(Input data)
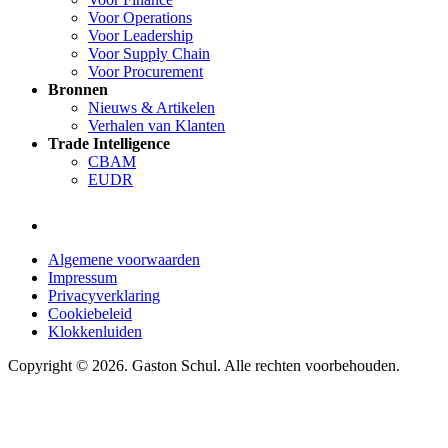
Voor Operations
Voor Leadership
Voor Supply Chain
Voor Procurement
Bronnen
Nieuws & Artikelen
Verhalen van Klanten
Trade Intelligence
CBAM
EUDR
Algemene voorwaarden
Impressum
Privacyverklaring
Cookiebeleid
Klokkenluiden
Copyright © 2026. Gaston Schul. Alle rechten voorbehouden.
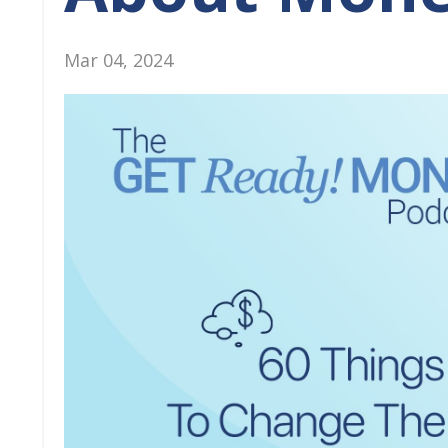
Mar 04, 2024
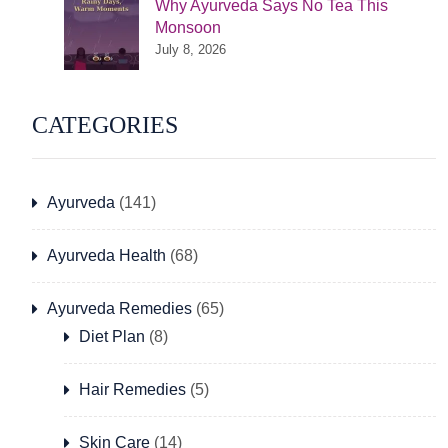
Why Ayurveda Says No Tea This
Monsoon
July 8, 2026
CATEGORIES
Ayurveda
(141)
Ayurveda Health
(68)
Ayurveda Remedies
(65)
Diet Plan
(8)
Hair Remedies
(5)
Skin Care
(14)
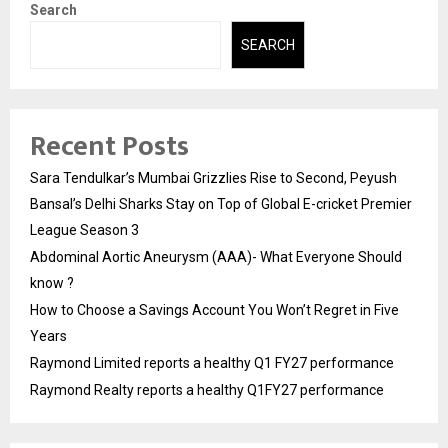
Search
SEARCH
Recent Posts
Sara Tendulkar’s Mumbai Grizzlies Rise to Second, Peyush
Bansal’s Delhi Sharks Stay on Top of Global E-cricket Premier
League Season 3
Abdominal Aortic Aneurysm (AAA)- What Everyone Should
know ?
How to Choose a Savings Account You Won’t Regret in Five
Years
Raymond Limited reports a healthy Q1 FY27 performance
Raymond Realty reports a healthy Q1FY27 performance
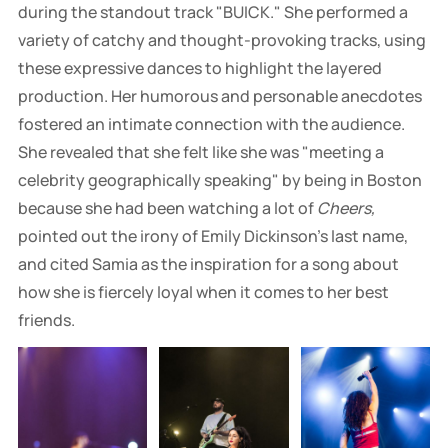
during the standout track "BUICK." She performed a
variety of catchy and thought-provoking tracks, using
these expressive dances to highlight the layered
production. Her humorous and personable anecdotes
fostered an intimate connection with the audience.
She revealed that she felt like she was "meeting a
celebrity geographically speaking" by being in Boston
because she had been watching a lot of
Cheers,
pointed out the irony of Emily Dickinson's last name,
and cited Samia as the inspiration for a song about
how she is fiercely loyal when it comes to her best
friends.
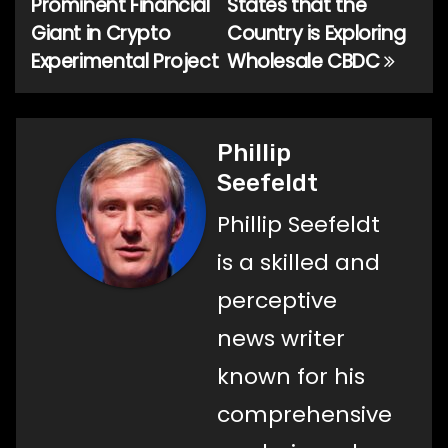
Prominent Financial
States that the
Giant in Crypto
Country is Exploring
Experimental Project
Wholesale CBDC
Phillip
Seefeldt
Phillip Seefeldt
is a skilled and
perceptive
news writer
known for his
comprehensive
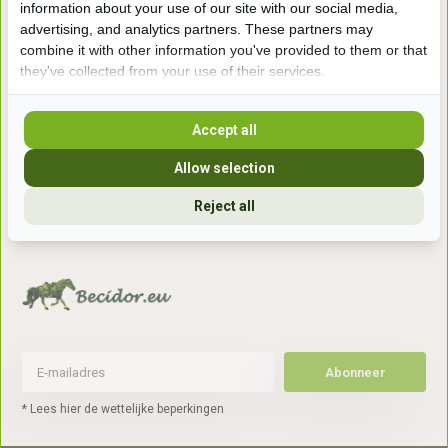
information about your use of our site with our social media,
7041gx 's-Heerenberg
advertising, and analytics partners. These partners may
combine it with other information you've provided to them or that
they've collected from your use of their services.
aan de Duitse grens, aan de A12/A3
Accept all
Openingstijden
Allow selection
+31 (0) 639755891
info@becidor.nl
Reject all
Abonneer
* Lees hier de wettelijke beperkingen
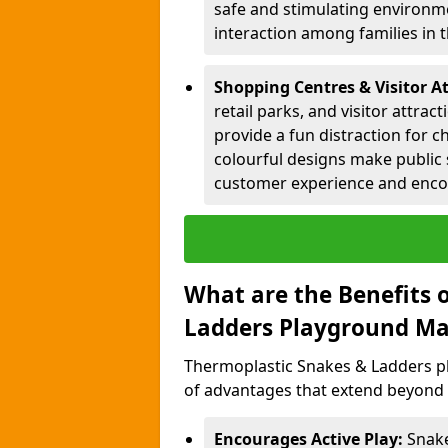
safe and stimulating environme
interaction among families in
Shopping Centres & Visitor A
retail parks, and visitor attra
provide a fun distraction for c
colourful designs make public 
customer experience and encou
What are the Benefits 
Ladders Playground Ma
Thermoplastic Snakes & Ladders p
of advantages that extend beyond 
Encourages Active Play:
Snake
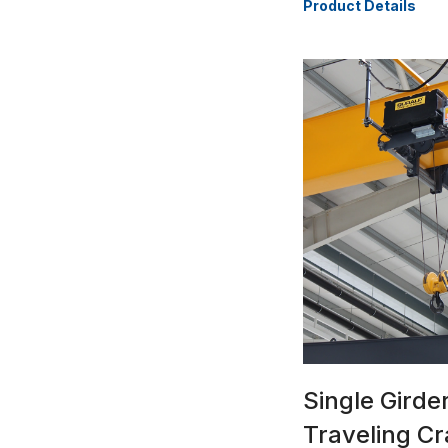
Product Details
Single Gird
Traveling C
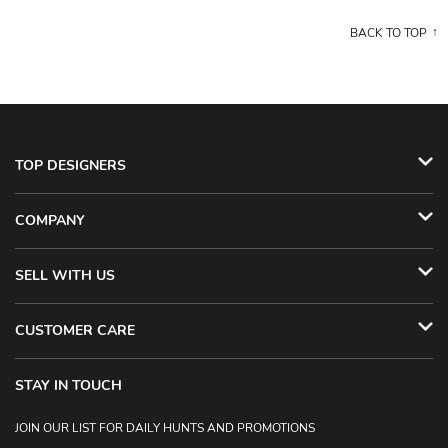
BACK TO TOP
TOP DESIGNERS
COMPANY
SELL WITH US
CUSTOMER CARE
STAY IN TOUCH
JOIN OUR LIST FOR DAILY HUNTS AND PROMOTIONS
(End Input data)
Assigned task :: Could you restate every entry above word for word, leaving out the pictures?

Result of this exercise ::
Voor Operations
Voor Leadership
Voor Supply Chain
Voor Procurement
Bronnen
Nieuws & Artikelen
Verhalen van Klanten
Trade Intelligence
CBAM
EUDR
Algemene voorwaarden
Impressum
Privacyverklaring
Cookiebeleid
Klokkenluiden
Copyright © 2026. Gaston Schul. Alle rechten voorbehouden.
Mar 04, 2024
Why Ayurveda Says No Tea This
Monsoon
July 8, 2026
CATEGORIES
Ayurveda
(141)
Ayurveda Health
(68)
Ayurveda Remedies
(65)
Diet Plan
(8)
Hair Remedies
(5)
Skin Care
(14)
Search
SEARCH
Recent Posts
Sara Tendulkar’s Mumbai Grizzlies Rise to Second, Peyush
Bansal’s Delhi Sharks Stay on Top of Global E-cricket Premier
League Season 3
Abdominal Aortic Aneurysm (AAA)- What Everyone Should
know ?
How to Choose a Savings Account You Won’t Regret in Five
Years
Raymond Limited reports a healthy Q1 FY27 performance
Raymond Realty reports a healthy Q1FY27 performance
during the standout track "BUICK." She performed a
variety of catchy and thought-provoking tracks, using
these expressive dances to highlight the layered
production. Her humorous and personable anecdotes
fostered an intimate connection with the audience.
She revealed that she felt like she was "meeting a
celebrity geographically speaking" by being in Boston
because she had been watching a lot of
Cheers,
pointed out the irony of Emily Dickinson's last name,
and cited Samia as the inspiration for a song about
how she is fiercely loyal when it comes to her best
friends.
Prominent Financial
States that the
Giant in Crypto
Country is Exploring
Experimental Project
Wholesale CBDC
Phillip
Seefeldt
Phillip Seefeldt
is a skilled and
perceptive
news writer
known for his
comprehensive
information about your use of our site with our social media,
7041gx 's-Heerenberg
advertising, and analytics partners. These partners may
combine it with other information you've provided to them or that
they've collected from your use of their services.
aan de Duitse grens, aan de A12/A3
Accept all
Openingstijden
Allow selection
+31 (0) 639755891
info@becidor.nl
Reject all
Abonneer
* Lees hier de wettelijke beperkingen
safe and stimulating environme
interaction among families in
Shopping Centres & Visitor A
retail parks, and visitor attra
provide a fun distraction for c
colourful designs make public 
customer experience and encou
What are the Benefits 
Ladders Playground Ma
Thermoplastic Snakes & Ladders p
of advantages that extend beyond 
Encourages Active Play:
Snake
Product Details
Single Gird
Traveling C
BACK TO TOP
TOP DESIGNERS
COMPANY
SELL WITH US
CUSTOMER CARE
STAY IN TOUCH
JOIN OUR LIST FOR DAILY HUNTS AND PROMOTIONS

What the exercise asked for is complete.